Trial judge Patricia Smyth has decided that order should be lifted following a hearing.
Until reporting restrictions were lifted, the public would not have known that additional blood staining on Paddy Jackson's bed sheets was airbrushed from the photo shown to the jurors.
The judge heard it belonged to 'a non-related person' and his barrister successfully argued it was capable of causing 'real prejudice'.
It has been exactly two weeks since Ireland and Ulster rugby players Paddy Jackson and Stuart Olding were acquitted of raping a woman in June 2016.
Facebook chief executive Mark Zuckerberg has revealed his personal data was among that improperly acquired by election consultancy firm Cambridge Analytica.
He made the admission during the second day of his questioning in US Congress.
Congresswoman Anna Eshoo asked if his own data had been "included in the data sold to the malicious third parties". Mr Zuckerberg delayed before replying: "Yes."
Irish crisp-maker Keogh's has secured a major contract with airline Emirates.

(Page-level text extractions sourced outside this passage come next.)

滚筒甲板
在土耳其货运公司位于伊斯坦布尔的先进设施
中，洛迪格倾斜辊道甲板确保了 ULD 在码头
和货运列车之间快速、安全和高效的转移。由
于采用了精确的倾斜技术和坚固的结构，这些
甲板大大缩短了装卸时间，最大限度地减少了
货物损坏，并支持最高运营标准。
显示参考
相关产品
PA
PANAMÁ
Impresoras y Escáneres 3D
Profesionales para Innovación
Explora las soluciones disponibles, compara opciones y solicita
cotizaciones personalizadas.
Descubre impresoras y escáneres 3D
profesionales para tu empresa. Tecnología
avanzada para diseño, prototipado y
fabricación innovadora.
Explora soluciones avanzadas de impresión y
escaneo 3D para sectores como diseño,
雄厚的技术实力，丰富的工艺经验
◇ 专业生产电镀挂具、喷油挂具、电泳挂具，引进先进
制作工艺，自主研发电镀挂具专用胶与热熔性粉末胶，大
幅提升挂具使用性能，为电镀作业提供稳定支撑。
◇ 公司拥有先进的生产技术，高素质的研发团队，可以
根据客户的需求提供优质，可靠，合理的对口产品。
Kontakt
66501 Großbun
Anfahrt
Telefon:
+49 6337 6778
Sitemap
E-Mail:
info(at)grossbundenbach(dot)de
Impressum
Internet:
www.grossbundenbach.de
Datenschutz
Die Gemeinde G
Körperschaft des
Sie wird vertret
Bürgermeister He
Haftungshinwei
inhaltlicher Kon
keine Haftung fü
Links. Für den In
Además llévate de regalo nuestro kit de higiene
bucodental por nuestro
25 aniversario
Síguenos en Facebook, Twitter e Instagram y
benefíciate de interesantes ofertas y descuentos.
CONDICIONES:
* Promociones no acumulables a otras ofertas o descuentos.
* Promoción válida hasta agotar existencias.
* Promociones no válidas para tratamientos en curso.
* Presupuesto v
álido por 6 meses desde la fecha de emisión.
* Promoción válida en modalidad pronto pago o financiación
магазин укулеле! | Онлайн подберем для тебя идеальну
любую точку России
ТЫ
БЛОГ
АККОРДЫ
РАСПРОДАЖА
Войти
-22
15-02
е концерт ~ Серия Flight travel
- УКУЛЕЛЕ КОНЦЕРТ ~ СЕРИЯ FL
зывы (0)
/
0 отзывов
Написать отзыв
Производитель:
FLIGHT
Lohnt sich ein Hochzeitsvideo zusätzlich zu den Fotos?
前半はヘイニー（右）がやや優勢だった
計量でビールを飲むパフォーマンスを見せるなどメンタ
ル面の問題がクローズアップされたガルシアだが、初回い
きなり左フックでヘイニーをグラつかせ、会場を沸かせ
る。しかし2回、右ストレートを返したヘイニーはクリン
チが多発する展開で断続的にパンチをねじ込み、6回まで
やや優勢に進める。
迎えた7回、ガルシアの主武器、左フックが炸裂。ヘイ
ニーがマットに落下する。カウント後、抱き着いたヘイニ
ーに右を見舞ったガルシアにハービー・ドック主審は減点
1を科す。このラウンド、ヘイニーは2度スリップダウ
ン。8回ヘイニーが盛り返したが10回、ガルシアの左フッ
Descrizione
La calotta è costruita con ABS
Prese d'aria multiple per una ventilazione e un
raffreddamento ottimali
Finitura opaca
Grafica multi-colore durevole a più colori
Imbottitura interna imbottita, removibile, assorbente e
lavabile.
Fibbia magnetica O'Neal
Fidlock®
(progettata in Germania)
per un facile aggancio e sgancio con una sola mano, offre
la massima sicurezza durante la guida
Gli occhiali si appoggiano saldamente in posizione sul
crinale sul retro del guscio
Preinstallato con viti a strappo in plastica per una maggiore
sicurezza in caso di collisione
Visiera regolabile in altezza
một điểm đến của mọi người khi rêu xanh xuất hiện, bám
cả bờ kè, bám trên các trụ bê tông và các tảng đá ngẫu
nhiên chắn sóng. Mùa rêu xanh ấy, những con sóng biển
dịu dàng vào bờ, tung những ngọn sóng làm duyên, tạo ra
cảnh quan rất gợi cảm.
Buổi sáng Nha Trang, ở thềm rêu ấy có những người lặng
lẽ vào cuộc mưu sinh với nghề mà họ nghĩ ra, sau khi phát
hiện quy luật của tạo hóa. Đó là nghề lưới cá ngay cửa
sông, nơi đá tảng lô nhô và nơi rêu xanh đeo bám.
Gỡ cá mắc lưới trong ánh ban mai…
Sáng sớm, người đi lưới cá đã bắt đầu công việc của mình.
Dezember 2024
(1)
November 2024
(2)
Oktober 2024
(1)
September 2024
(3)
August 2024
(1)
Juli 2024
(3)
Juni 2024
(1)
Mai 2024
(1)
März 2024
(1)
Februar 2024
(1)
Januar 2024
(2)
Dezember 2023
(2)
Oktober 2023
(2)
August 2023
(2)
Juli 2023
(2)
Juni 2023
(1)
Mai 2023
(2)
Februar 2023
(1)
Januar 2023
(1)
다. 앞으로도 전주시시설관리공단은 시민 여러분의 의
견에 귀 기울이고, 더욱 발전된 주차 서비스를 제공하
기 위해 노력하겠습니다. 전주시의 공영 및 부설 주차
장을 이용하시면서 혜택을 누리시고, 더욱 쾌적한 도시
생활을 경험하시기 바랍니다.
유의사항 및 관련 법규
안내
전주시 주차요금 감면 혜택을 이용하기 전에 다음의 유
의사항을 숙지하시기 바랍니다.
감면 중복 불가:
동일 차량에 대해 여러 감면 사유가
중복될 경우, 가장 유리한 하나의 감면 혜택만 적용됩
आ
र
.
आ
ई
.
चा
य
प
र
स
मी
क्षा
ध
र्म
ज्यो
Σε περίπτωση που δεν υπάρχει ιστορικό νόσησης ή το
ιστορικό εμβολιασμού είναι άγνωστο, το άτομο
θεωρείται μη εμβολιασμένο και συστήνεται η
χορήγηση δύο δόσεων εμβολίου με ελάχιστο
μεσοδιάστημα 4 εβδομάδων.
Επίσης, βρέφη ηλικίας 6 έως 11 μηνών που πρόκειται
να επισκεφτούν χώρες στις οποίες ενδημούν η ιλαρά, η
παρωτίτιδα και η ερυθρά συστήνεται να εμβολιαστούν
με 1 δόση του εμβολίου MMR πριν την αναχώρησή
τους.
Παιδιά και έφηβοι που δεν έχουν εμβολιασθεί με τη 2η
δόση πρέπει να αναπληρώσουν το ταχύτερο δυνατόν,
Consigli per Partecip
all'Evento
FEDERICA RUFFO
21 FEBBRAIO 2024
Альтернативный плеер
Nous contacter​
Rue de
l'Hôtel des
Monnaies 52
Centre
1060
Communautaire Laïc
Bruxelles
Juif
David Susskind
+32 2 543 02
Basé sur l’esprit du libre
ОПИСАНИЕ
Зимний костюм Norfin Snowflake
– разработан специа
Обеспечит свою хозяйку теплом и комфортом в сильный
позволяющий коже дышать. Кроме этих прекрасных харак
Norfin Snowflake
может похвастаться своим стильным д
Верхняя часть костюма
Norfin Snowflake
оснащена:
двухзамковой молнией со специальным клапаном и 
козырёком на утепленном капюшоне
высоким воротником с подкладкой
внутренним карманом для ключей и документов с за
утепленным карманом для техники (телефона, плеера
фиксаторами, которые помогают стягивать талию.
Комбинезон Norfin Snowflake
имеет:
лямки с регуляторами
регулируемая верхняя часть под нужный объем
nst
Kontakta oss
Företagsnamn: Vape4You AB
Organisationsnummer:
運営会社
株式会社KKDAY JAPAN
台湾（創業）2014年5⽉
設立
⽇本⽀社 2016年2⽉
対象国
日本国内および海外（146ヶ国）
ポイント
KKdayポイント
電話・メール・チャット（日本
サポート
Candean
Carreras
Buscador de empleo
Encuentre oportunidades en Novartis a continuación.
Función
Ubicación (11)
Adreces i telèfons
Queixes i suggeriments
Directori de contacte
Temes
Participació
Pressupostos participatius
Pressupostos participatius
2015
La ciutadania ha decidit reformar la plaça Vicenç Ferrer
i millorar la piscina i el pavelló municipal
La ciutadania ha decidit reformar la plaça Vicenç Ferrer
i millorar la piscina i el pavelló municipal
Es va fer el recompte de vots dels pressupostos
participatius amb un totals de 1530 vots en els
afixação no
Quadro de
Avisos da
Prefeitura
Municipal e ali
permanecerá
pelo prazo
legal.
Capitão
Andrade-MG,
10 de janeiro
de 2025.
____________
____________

It will see an estimated one million bags being served onboard the Dubai-based carrier annually.
The Irish brand will be available to First Class passengers only, and was selected by the Emirates Group following a blind tasting of 15 different brands.
Attempts by Israeli authorities to stop Dublin Lord Mayor Mícheál Mac Donncha from entering the territory failed, due to an apparent typo in his name.
Israeli daily paper Haaretz said authorities barred him from entering while he was already in the West Bank city of Ramallah, having flown in through Tel Aviv.
It said he was barred "in light of his ties to movements boycotting Israel."
The most influential Irish Twitter accounts have been revealed.
The Murray Tweet Index examines the most influential journalists on the social media site.
It shows that the leading 100 Irish journalists attract some three million followers.